In 1917, Wirth recommended pouring a concrete bottom for the pond, really converting it into a shallow pool. Two years later the park board did pave the pond basin, but with tar macadam.
Very few improvements were made at Van Cleve, or any other park in the city, for many years from the late-1920s to the late- 1940s. In 1935, in his last year as park superintendent, Wirth recommended that a swimming pool be built at Van Cleve in place of the pond, but the park board didn’t have the money for such a project during the Great Depression.

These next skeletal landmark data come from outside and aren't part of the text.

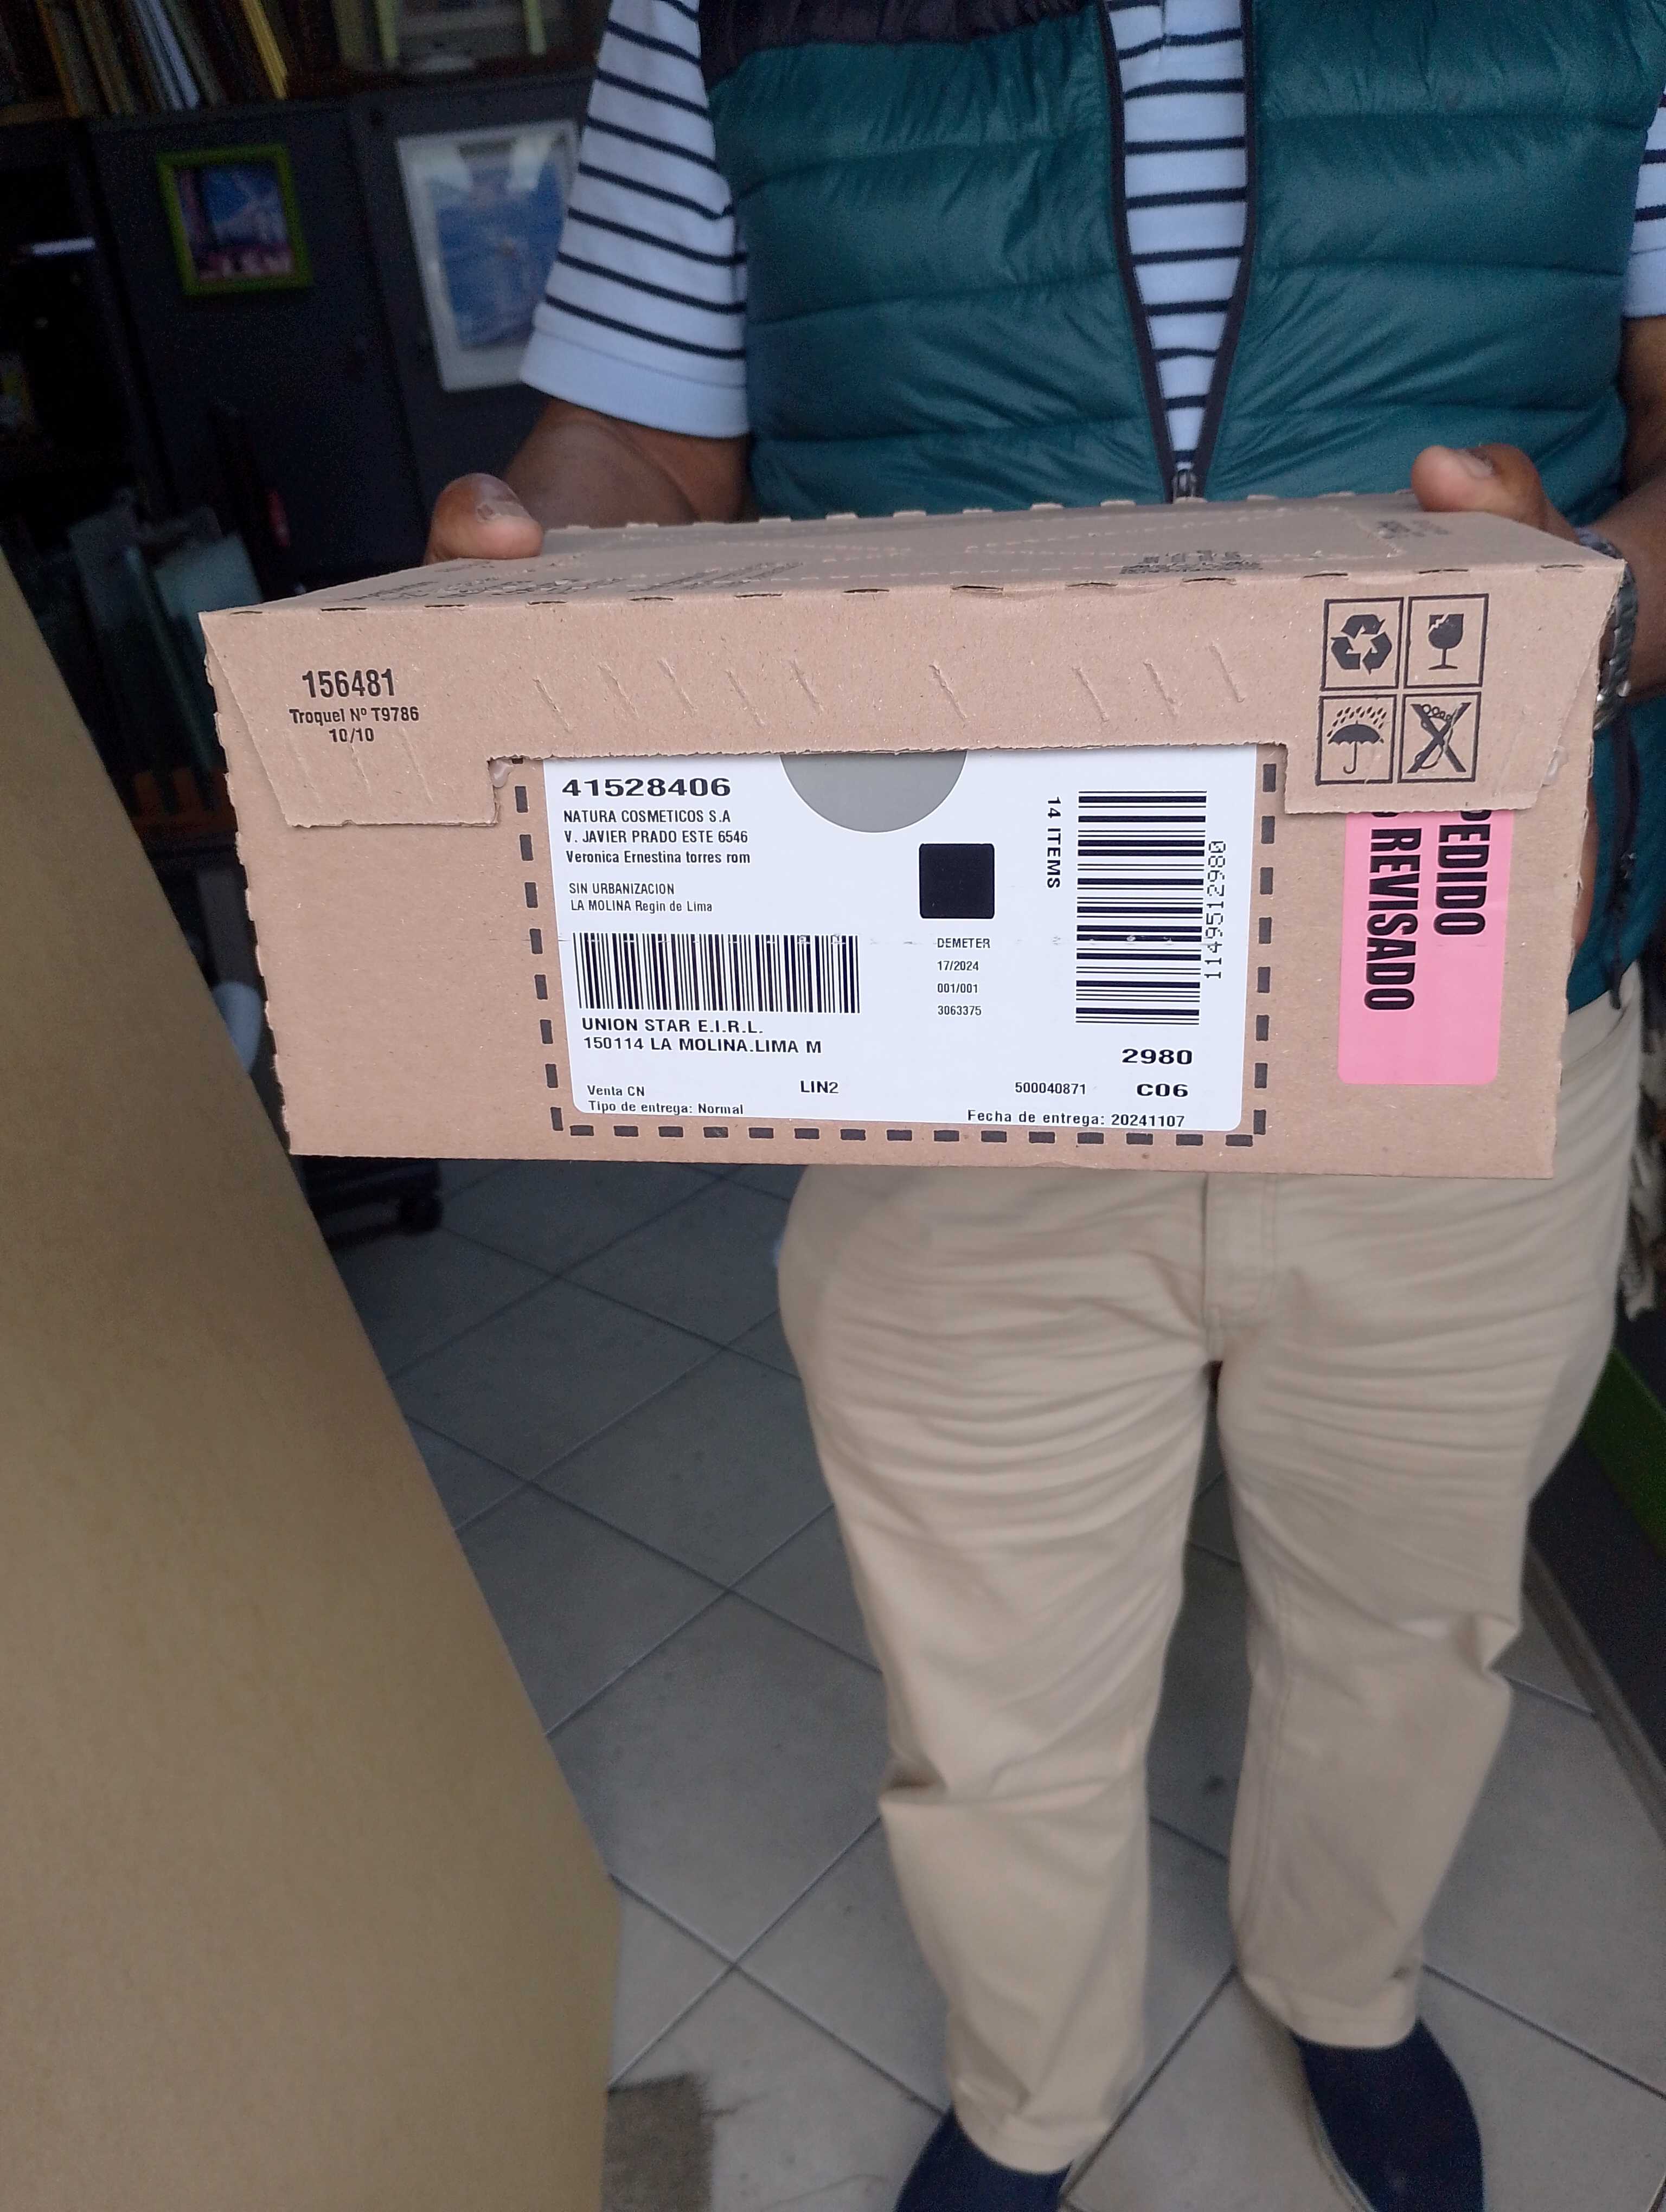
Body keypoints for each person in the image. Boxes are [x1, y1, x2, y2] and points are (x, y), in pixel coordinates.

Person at [428, 5, 1666, 2205]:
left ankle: (1345, 1983)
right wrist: (550, 559)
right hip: (959, 1038)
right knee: (987, 1687)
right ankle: (1036, 2091)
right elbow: (637, 447)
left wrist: (1592, 608)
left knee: (1413, 1623)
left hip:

The park did get its share of WPA attention in 1940 when the federal work relief agency completed several renovations on the Van Cleve shelter to improve its capacity to host indoor recreation activities. Also included in those repairs were such basics as a concrete floor in the shelter’s boiler room. Comparing the two photos above, it’s obvious that the veranda was enclosed and the ground around the shelter was paved as well.
The man-made pond was finally filled in 1948. A modern, much smaller concrete wading pool was built to replace it the next year. The little rec shelter stood until a new community center was built at Van Cleve in 1970. By then Van Cleve, like most other neighborhood parks in the city, had been given over almost completely to active playgrounds and athletic fields.
Despite Cleveland’s aborted provision for a playground of some kind in his plan for Van Cleve Park in 1890, I imagine him astonished and a bit saddened to see neighborhood parks change so completely from the pastoral reserves and quiet gardens he had once preserved or coaxed from the urban landscapes of his time.